Copy out all of the data below with no alterations.

[[ EXTRACTED RECORDS open ]]

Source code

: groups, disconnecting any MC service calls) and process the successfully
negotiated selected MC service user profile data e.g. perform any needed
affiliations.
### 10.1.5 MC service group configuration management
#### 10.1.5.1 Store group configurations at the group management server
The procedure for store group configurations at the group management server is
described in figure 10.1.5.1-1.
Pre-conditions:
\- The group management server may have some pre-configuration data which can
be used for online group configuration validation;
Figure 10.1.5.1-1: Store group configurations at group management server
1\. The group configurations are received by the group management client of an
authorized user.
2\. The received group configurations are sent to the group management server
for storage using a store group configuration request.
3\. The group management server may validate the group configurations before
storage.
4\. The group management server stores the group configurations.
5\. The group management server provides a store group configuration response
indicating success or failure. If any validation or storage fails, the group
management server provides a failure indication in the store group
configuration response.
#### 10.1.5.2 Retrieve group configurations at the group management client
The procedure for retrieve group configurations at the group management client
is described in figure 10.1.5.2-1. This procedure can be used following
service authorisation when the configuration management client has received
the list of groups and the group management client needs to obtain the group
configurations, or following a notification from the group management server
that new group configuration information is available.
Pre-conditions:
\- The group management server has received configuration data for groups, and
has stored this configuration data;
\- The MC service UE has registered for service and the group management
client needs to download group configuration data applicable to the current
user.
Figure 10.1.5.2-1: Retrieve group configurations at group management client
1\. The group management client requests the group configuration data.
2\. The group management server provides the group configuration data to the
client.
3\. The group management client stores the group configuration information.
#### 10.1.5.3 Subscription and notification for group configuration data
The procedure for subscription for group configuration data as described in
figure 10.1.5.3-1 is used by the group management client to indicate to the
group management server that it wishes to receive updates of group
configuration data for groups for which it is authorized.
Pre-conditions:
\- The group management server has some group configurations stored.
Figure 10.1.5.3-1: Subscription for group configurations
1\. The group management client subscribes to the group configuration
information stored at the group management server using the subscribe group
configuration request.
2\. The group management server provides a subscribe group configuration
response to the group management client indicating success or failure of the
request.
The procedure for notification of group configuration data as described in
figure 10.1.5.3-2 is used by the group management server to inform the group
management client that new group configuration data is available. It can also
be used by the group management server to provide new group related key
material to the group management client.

[[ EXTRACTED RECORDS closed ]]

**TASK RESULT**
Source code

: groups, disconnecting any MC service calls) and process the successfully
negotiated selected MC service user profile data e.g. perform any needed
affiliations.
### 10.1.5 MC service group configuration management
#### 10.1.5.1 Store group configurations at the group management server
The procedure for store group configurations at the group management server is
described in figure 10.1.5.1-1.
Pre-conditions:
\- The group management server may have some pre-configuration data which can
be used for online group configuration validation;
Figure 10.1.5.1-1: Store group configurations at group management server
1\. The group configurations are received by the group management client of an
authorized user.
2\. The received group configurations are sent to the group management server
for storage using a store group configuration request.
3\. The group management server may validate the group configurations before
storage.
4\. The group management server stores the group configurations.
5\. The group management server provides a store group configuration response
indicating success or failure. If any validation or storage fails, the group
management server provides a failure indication in the store group
configuration response.
#### 10.1.5.2 Retrieve group configurations at the group management client
The procedure for retrieve group configurations at the group management client
is described in figure 10.1.5.2-1. This procedure can be used following
service authorisation when the configuration management client has received
the list of groups and the group management client needs to obtain the group
configurations, or following a notification from the group management server
that new group configuration information is available.
Pre-conditions:
\- The group management server has received configuration data for groups, and
has stored this configuration data;
\- The MC service UE has registered for service and the group management
client needs to download group configuration data applicable to the current
user.
Figure 10.1.5.2-1: Retrieve group configurations at group management client
1\. The group management client requests the group configuration data.
2\. The group management server provides the group configuration data to the
client.
3\. The group management client stores the group configuration information.
#### 10.1.5.3 Subscription and notification for group configuration data
The procedure for subscription for group configuration data as described in
figure 10.1.5.3-1 is used by the group management client to indicate to the
group management server that it wishes to receive updates of group
configuration data for groups for which it is authorized.
Pre-conditions:
\- The group management server has some group configurations stored.
Figure 10.1.5.3-1: Subscription for group configurations
1\. The group management client subscribes to the group configuration
information stored at the group management server using the subscribe group
configuration request.
2\. The group management server provides a subscribe group configuration
response to the group management client indicating success or failure of the
request.
The procedure for notification of group configuration data as described in
figure 10.1.5.3-2 is used by the group management server to inform the group
management client that new group configuration data is available. It can also
be used by the group management server to provide new group related key
material to the group management client.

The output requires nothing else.